GOV. Tomblin wants all state agencies to cut spending by 7.5 percent a year. If this reduction were applied to the $20 million, six-year contract of WVU's football coach, Charleston lawyer Charles McElwee points out that it would save $1.5 million in the coming six years.
***
The British Empire once was the world's strongest, surrounding the planet. But it faded as colonialism ended and naval power receded. In recent decades, many young Britons focused on rock concerts and other entertainments, causing the late British writer-comedian Peter Cook to predict the once-mighty empire will "sink giggling into the sea." The finale of the London Olympics featured rock dancing and nonsense routines, perhaps fitting that prediction - but it was delightful anyway.
***
Relatives said Thomas Caffall was "crazy as hell" and they feared him.
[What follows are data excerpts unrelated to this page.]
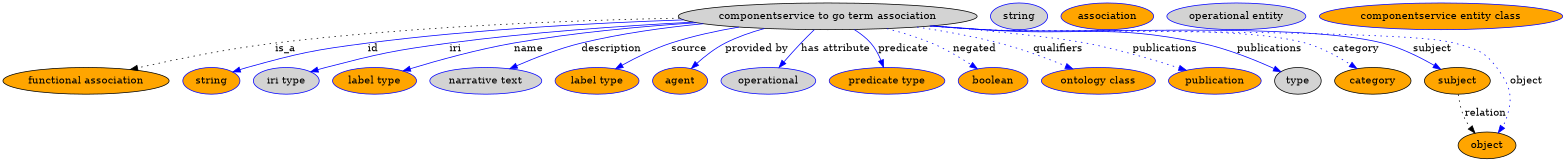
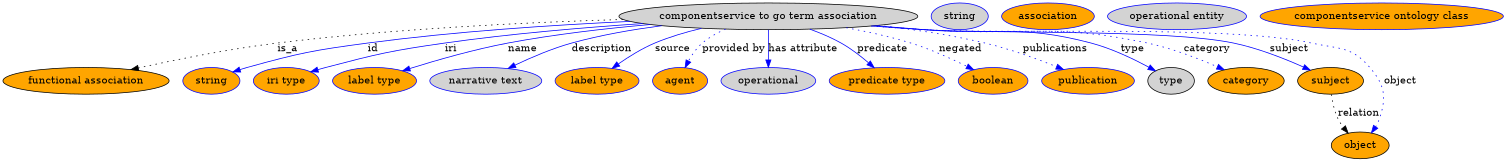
  digraph {
    node [fillcolor=orange style=filled color=blue]
    edge [style=solid color=blue]
    n1 [fillcolor=lightgrey height=0.5 label="componentservice to go term association" width=5.5967 color=""]
    "functional association" [height=0.5 width=3.1053 color=""]
    n3 [height=0.5 label=string width=1.0652]
-   n4 [fillcolor=lightgrey height=0.5 label="iri type" width=1.2277]
+   n4 [height=0.5 label="iri type" width=1.2277]
    n5 [height=0.5 label="label type" width=1.5707]
    n6 [fillcolor=lightgrey height=0.5 label="narrative text" width=2.0943]
    n7 [height=0.5 label="label type" width=1.5707]
    n8 [height=0.5 label=agent width=1.0291]
    n9 [fillcolor=lightgrey height=0.5 label=operational width=1.4443]
    n10 [height=0.5 label="predicate type" width=2.1665]
    n11 [height=0.5 label=boolean width=1.2999]
-   n12 [height=0.5 label="ontology class" width=2.1304]
    n13 [height=0.5 label=publication width=1.7332]
    type [fillcolor=lightgrey height=0.5 width=0.86659 color=""]
    category [height=0.5 width=1.4263 color=""]
    subject [height=0.5 width=1.2277 color=""]
    object [height=0.5 width=1.0832 color=""]
    n18 [fillcolor=lightgrey height=0.5 label=string width=1.0652]
    n19 [height=0.5 label=association width=1.7332]
    n20 [fillcolor=lightgrey height=0.5 label="operational entity" width=2.5998]
-   n21 [height=0.5 label="componentservice entity class" width=4.5496]
+   n21 [height=0.5 label="componentservice ontology class" width=4.5496]
    n1 -> "functional association" [label=is_a style=dotted color=""]
    n1 -> n3 [label=id]
    n1 -> n4 [label=iri]
    n1 -> n5 [label=name]
    n1 -> n6 [label=description]
    n1 -> n7 [label=source]
-   n1 -> n8 [label="provided by"]
+   n1 -> n8 [label="provided by" style=dotted]
    n1 -> n9 [label="has attribute"]
    n1 -> n10 [label=predicate]
    n1 -> n11 [label=negated style=dotted]
-   n1 -> n12 [label=qualifiers style=dotted]
    n1 -> n13 [label=publications style=dotted]
-   n1 -> type [label=publications]
+   n1 -> type [label=type]
    n1 -> category [label=category style=dotted]
    n1 -> subject [label=subject]
    n1 -> object [label=object style=dotted]
    subject -> object [label=relation style=dotted color=""]
  }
Yet he bought an arsenal of assault guns and used them to kill a constable and neighbor Tuesday near Texas A&M University, before police killed him. We wonder if the gun lobby thinks "crazy as hell" people have a right to bear arms?
***
A West Virginia "news story" circulating on the Internet says two Mingo County men were returning from a night of frog-catching when their headlight fuse burned out. They inserted a .22-caliber cartridge into the fuse slot, which seemed to work - until the bullet overheated, fired and wounded the driver in the genitals. Snopes.com says it's a bogus tale.
***
Bearing arms in West Virginia: John Allan Rogers Jr., age 37, was found shot to death on West Side railway tracks.
***
Morgantown native Michael Tomasky, now an international political writer, wrote a cover story for the Aug. 6 Newsweek saying Mitt Romney would be "a mouse in the White House." The analysis says Romney is too wimpish and indecisive, often reversing positions to suit political audiences, to face grim decisions required of a U.S. president.